Despite – and definitely not because of – his Day-Glo yellow trainers, oversized jacket, thumbs-up, fist-pumping, ‘effing and blinding’ geezer exterior Nigel Kennedy is – at heart – a genuine showman and a consummate musical artist and I warmed to him as never before as the evening progressed. With his talented – often smiling – small band there was a real joy of performing even when he had them scrabbling on their music stands through genuine surprise at what Kennedy had decided to launch into! So nothing we heard had any direct relation to what was in the programme. Some Bach was immediately followed by something Celtic, then it was back to Bach; we also heard Kennedy’s own elegiac Fallen Forest and for Stephane Grappelli he played his arrangement of Swing 39. Neither Grappelli nor Menuhin (‘It was a big privilege to go to his school … and a big privilege to get out of it!’) had Kennedy’s muscular sound or fearsome bowing but there was a palpable devotion to these two giants in his playing. His speedy effortless fingering and double-stopping had his Basildon audience enthralled, bringing them to their feet already at the end of the first half when in typical fashion he told us he knew what we were thinking and that we all wanted him to ‘p**s off’ so we could get to the interval bar … at that point Essex truly embraced Kennedy!

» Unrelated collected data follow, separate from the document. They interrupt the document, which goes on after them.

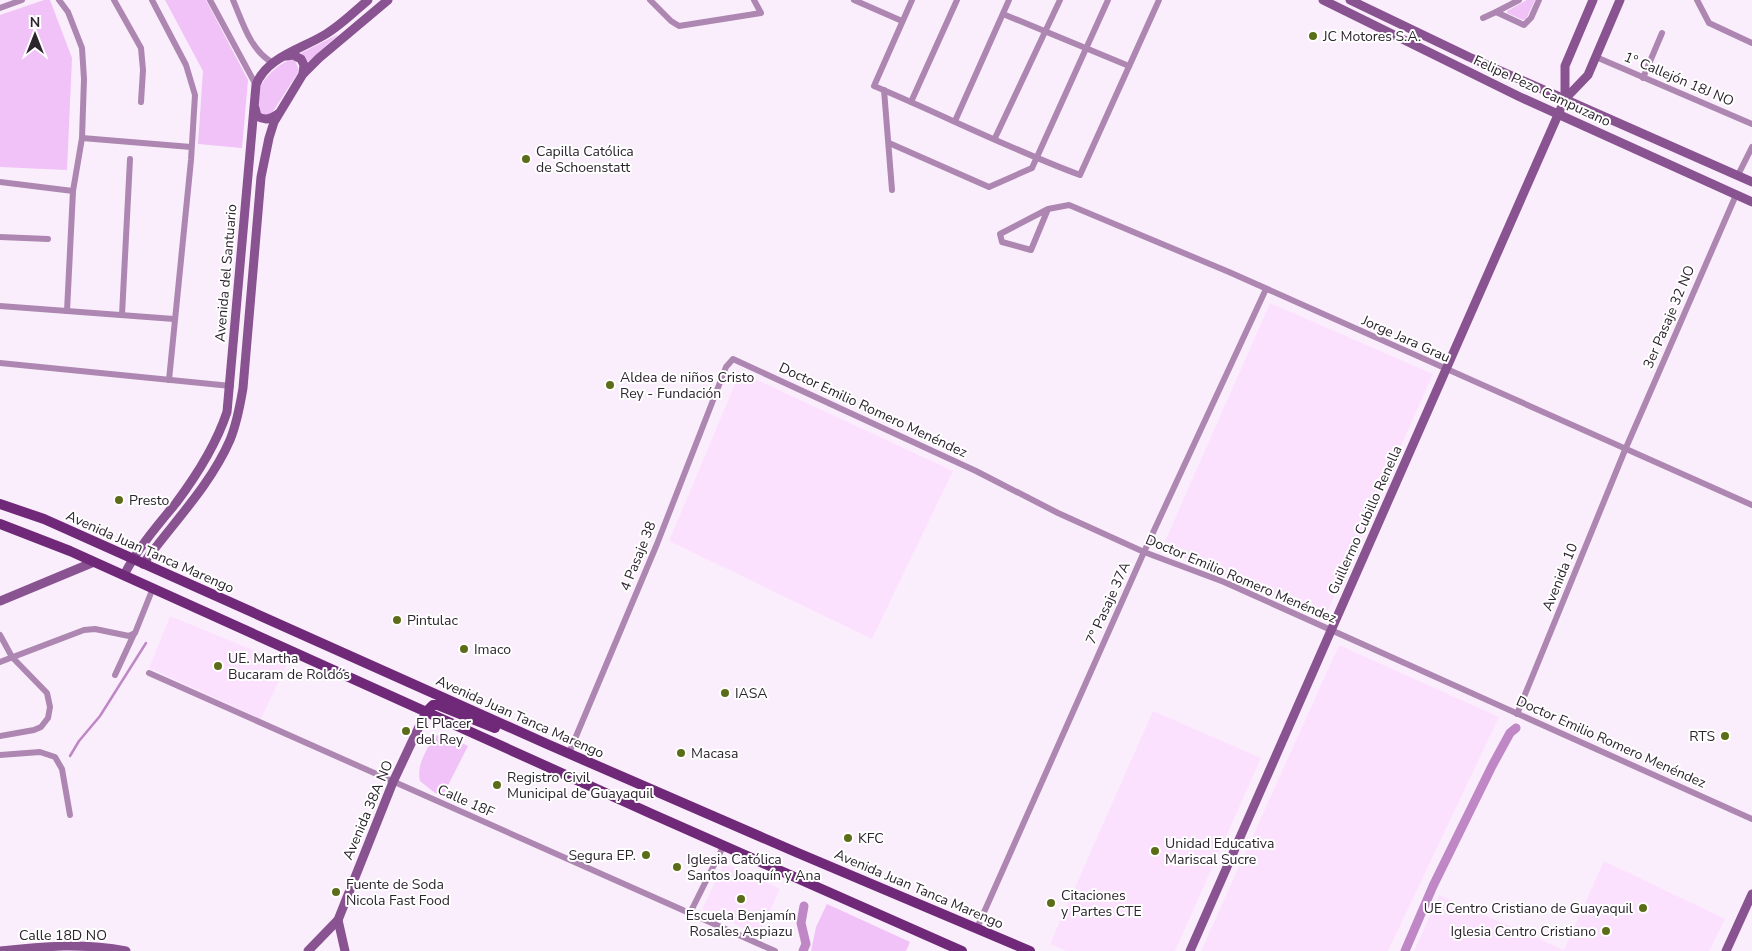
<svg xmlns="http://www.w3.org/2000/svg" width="1752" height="951" font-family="'Nunito Sans',sans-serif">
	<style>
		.built { fill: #fce1ff }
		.green { fill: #f1c2f7 }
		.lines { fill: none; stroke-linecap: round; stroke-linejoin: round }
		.stream { stroke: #bf87c6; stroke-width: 2.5 }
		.canal { stroke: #bf87c6; stroke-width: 9 }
		.street { stroke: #ad87b2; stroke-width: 6 }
		.secondary { stroke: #895291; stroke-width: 9 }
		.primary { stroke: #6f2978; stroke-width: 10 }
		.poi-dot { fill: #5b6d19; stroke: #fff; stroke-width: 2 }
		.labels { text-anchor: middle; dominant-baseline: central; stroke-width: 4; stroke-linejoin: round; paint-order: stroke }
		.poi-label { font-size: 14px; fill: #2c242d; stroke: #fff; text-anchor: start }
		.street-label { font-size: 14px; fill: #2c242d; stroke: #fff }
	</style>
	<rect width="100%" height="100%" fill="#fbeefc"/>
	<!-- built -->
	<g class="built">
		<path d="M 1270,303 L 1433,374 L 1324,619 L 1162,548 Z"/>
		<path d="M 740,372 L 953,471 L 872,639 L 669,541 Z"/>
		<path d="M 170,616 L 287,664 L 261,719 L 149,668 Z"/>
		<path d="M 1339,645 L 1499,717 L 1388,951 L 1201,951 Z"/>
		<path d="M 1153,711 L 1261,758 L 1175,951 L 1066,951 L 1050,944 Z"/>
		<path d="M 1604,861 L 1725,919 L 1709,951 L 1414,951 L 1439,895 L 1564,950 Z"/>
		<path d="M 724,863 L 780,889 L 759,935 L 702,909 Z"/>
	</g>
	<!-- green -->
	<g class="green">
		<path d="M 44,0 L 50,0 L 72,58 L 67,170 L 0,167 L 0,15 Z"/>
		<path d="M 165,0 L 206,0 L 248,80 L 242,148 L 198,144 L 203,71 Z"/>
		<path d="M 1527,0 L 1535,0 L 1526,19 L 1523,20 L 1507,13 L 1507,11 Z"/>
		<path d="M 339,34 L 308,62 L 301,53 Z"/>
		<path d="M 289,60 L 295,60 L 299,71 L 272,113 L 267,116 L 262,115 C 247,93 270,69 289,60 Z"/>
		<path d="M 442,734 L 468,746 L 443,795 L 435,793 L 420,781 C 416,765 427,749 435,736 Z"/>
		<path d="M 827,904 L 910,942 L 906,951 L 811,951 L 816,927 Z"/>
	</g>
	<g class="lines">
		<!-- stream -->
		<path class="stream" d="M 70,756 L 79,741 L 100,716 L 146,643"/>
		<!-- canal -->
		<g class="canal">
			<path d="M 803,951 L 806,944 L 801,923 L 804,906"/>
			<path d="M 1405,951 L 1433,886 L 1492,766 L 1510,733 L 1516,728"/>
		</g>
		<!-- street -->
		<g class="street">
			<path d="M 59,0 L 68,12 L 82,48 L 84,79 L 82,138 L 73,191 L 67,311"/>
			<path d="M 114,0 L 141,48 L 143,70 L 141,102"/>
			<path d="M 152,0 L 186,65 L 195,95 L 191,160 L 169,380"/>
			<path d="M 210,0 L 256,85"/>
			<path d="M 233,0 C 243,23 250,50 273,63"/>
			<path d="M 650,0 L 671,21 L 679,26 L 761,13 L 754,0"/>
			<path d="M 854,0 L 902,21"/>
			<path d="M 912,0 L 874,86 C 943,115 1010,149 1080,175 L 1159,0"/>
			<path d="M 1519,0 L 1496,12 L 1524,25 L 1531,18 L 1539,0"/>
			<path d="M 1697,0 L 1709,23 L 1752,43"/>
			<path d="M 0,8 L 22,0"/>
			<path d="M 1003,14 L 1129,66"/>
			<path d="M 1483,18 L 1496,12"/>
			<path d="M 1596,57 L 1752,124"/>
			<path d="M 1643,78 L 1662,33"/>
			<path d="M 884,90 L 892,190"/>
			<path d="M 911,102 L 957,0"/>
			<path d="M 955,121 L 1009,0"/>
			<path d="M 82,138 L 191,147"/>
			<path d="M 995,138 L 1060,0"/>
			<path d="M 889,143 L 989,187 L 1032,168 L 1108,0"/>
			<path d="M 1738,175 L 1752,147"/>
			<path d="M 0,182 L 73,191"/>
			<path d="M 1048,209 L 1031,250 L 1002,242 L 1000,234 L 1048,209 L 1069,205 L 1229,272 L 1752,505"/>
			<path d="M 0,237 L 48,239"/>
			<path d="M 0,306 L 174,319"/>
			<path d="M 122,315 L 130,159"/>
			<path d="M 0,363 L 231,386"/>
			<path d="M 0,635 L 12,657 L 47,693 L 50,707 L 48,718 L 41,727 L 34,730 L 0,736"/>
			<path d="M 0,662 L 84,630 L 95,629 L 129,636 L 135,633 L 153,588"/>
			<path d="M 149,673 L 775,951"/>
			<path d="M 115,675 L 134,634"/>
			<path d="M 1517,714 L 1625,450 L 1736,195"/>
			<path d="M 569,753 L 657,544 L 726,367 L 733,359 L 976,471 L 1058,513 L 1144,552 L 1224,582 L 1752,819"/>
			<path d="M 0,755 L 40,752 L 55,757 L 62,769 L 70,815"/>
			<path d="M 690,913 L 724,845"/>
			<path d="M 977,928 L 1144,552 L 1266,289"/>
		</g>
		<!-- secondary -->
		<g class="secondary">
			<path d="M 1323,0 L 1520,97 L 1752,202"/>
			<path d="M 1350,0 L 1469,57 L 1752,182"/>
			<path d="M 286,56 L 293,55 L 301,59 L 304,65 L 303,74"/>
			<path d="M 1565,99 L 1565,66 L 1593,0"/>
			<path d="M 255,108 L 257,116 C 265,121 271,119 278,114"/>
			<path d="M 143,564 C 172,524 210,486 230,440 C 237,423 240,406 243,388 L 261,177 L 269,138 L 274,122 L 303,74 L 319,58 L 388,0"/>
			<path d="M 124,575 C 138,548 157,526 176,503 C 197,475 216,445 227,412 L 256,85 C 266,57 302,49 326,34 C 341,25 354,12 368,0"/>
			<path d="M 0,601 L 94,562"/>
			<path d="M 338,920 L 345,951"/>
			<path d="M 0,951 C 42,946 85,943 126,951"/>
			<path d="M 308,951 L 338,920 L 393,782 L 426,712"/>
			<path d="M 1190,951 L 1565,99 L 1588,75 L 1620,0"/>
			<path d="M 1726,951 L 1752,894"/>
		</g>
		<!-- primary -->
		<g class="primary">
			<path d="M 0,504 L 44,519 L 547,744 L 798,853 L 1030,951"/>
			<path d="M 0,524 L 70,551 L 652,814 L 962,951"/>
			<path d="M 426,712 L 433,705 L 438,705 L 495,728"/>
		</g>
	</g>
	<!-- markers -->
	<g class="poi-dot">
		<circle cx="1313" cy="36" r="5"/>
		<circle cx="526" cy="159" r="5"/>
		<circle cx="610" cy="385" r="5"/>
		<circle cx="119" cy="500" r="5"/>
		<circle cx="397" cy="620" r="5"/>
		<circle cx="464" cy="649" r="5"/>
		<circle cx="218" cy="666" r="5"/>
		<circle cx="725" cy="693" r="5"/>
		<circle cx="406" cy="731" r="5"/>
		<circle cx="1725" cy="736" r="5"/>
		<circle cx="681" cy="753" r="5"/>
		<circle cx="497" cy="785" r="5"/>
		<circle cx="848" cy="838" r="5"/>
		<circle cx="1155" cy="851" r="5"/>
		<circle cx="646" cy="855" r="5"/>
		<circle cx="677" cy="867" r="5"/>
		<circle cx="336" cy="892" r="5"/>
		<circle cx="741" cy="899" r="5"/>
		<circle cx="1051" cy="903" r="5"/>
		<circle cx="1643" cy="908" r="5"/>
		<circle cx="1606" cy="931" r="5"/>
	</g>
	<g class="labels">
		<!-- poi labels -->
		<g class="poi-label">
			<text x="1323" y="36">JC Motores S.A.</text>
			<text x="536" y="151">Capilla Católica<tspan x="536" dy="16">de Schoenstatt</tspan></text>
			<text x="620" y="377">Aldea de niños Cristo<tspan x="620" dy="16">Rey - Fundación</tspan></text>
			<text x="129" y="500">Presto</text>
			<text x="407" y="620">Pintulac</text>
			<text x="474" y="649">Imaco</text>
			<text x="228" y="658">UE. Martha<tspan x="228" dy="16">Bucaram de Roldós</tspan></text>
			<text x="735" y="693">IASA</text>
			<text x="416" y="723">El Placer<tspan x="416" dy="16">del Rey</tspan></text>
			<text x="1715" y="736" text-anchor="end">RTS</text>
			<text x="691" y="753">Macasa</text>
			<text x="507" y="777">Registro Civil<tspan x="507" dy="16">Municipal de Guayaquil</tspan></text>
			<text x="858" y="838">KFC</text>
			<text x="1165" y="843">Unidad Educativa<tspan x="1165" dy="16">Mariscal Sucre</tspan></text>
			<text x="636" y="855" text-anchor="end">Segura EP.</text>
			<text x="687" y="859">Iglesia Católica<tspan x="687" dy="16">Santos Joaquín y Ana</tspan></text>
			<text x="346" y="884">Fuente de Soda<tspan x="346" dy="16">Nicola Fast Food</tspan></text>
			<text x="1061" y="895">Citaciones<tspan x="1061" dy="16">y Partes CTE</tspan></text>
			<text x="1633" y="908" text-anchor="end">UE Centro Cristiano de Guayaquil</text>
			<text x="741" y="915" text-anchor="middle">Escuela Benjamín<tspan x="741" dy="16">Rosales Aspiazu</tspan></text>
			<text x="1596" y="931" text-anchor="end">Iglesia Centro Cristiano</text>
		</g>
		<!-- street labels -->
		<g class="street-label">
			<text transform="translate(1679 79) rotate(23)">1º Callejón 18J NO</text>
			<text transform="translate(1542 91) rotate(25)">Felipe Pezo Campuzano</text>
			<text transform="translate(226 273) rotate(-85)">Avenida del Santuario</text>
			<text transform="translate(1669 317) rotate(-67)">3er Pasaje 32 NO</text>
			<text transform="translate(1406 339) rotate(24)">Jorge Jara Grau</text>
			<text transform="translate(873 410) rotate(25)">Doctor Emilio Romero Menéndez</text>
			<text transform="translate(1365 520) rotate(-66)">Guillermo Cubillo Renella</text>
			<text transform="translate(150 552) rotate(24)">Avenida Juan Tanca Marengo</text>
			<text transform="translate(638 556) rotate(-68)">4 Pasaje 38</text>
			<text transform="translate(1560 577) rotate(-68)">Avenida 10</text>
			<text transform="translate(1241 579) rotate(23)">Doctor Emilio Romero Menéndez</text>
			<text transform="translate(1108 603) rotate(-66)">7° Pasaje 37A</text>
			<text transform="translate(520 717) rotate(24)">Avenida Juan Tanca Marengo</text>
			<text transform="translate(1611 742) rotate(24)">Doctor Emilio Romero Menéndez</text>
			<text transform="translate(466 801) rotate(24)">Calle 18F</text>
			<text transform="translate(368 810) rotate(-67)">Avenida 38A NO</text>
			<text transform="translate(919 889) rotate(23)">Avenida Juan Tanca Marengo</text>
			<text x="63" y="935">Calle 18D NO</text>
		</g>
	</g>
	<!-- north arrow -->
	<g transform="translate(35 35)" stroke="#ffffff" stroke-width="4" paint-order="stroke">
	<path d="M0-4L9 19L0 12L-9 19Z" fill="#2c242d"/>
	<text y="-8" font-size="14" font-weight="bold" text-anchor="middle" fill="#2c242d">N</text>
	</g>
</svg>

He deserves much credit for trying to reach as wide and audience as possible with his eclectic programming. The hour-long second half was a joy; he began with his own upbeat Blah Blah Blah (Talk Talk Talk), and amongst other things we heard Dia Jarka (in tribute to the guitarist/composer Jarek Śmietana and ‘influenced by the Beatles and slightly Indian music-ish’) and Śmietana’s own very mellow Sometime in Winter. Brahms’s Hungarian Dance No. 5 came next and was an absolute delight and transported me to a Viennese café with its shameless schmaltz even though it segued at one point into – what the Basildon audience would have recognised as – ‘the Theme from the Lone Ranger’!
The highlight of the entire evening for me was the first encore of the Londonderry Air (better known as Danny Boy) this was simple, basically unadorned, extremely poignant – and Nigel Kennedy at his very best. With a final flourish, when much fun was had by all during another arrangement of a Fats Waller piece, this wonderful concert ended and by now most of the audience gave Kennedy and his four musicians a well-deserved standing ovation.
There had been some great banter between ‘Nige’ and the audience and every woman’s name was proclaimed his favourite and he dealt well with one over-enthusiastic elderly female admirer who just about controlled her interruptions. It seemed entirely heartfelt and genuine when Kennedy told us ‘Live music brings us together in a way nothing else does’ and ended by thanking us all for ‘listening so attentively’ and remarking how there had been ‘a proper warm, good, vibe in the house’.
Thanks Nigel for a great evening and something that was so close to home for once!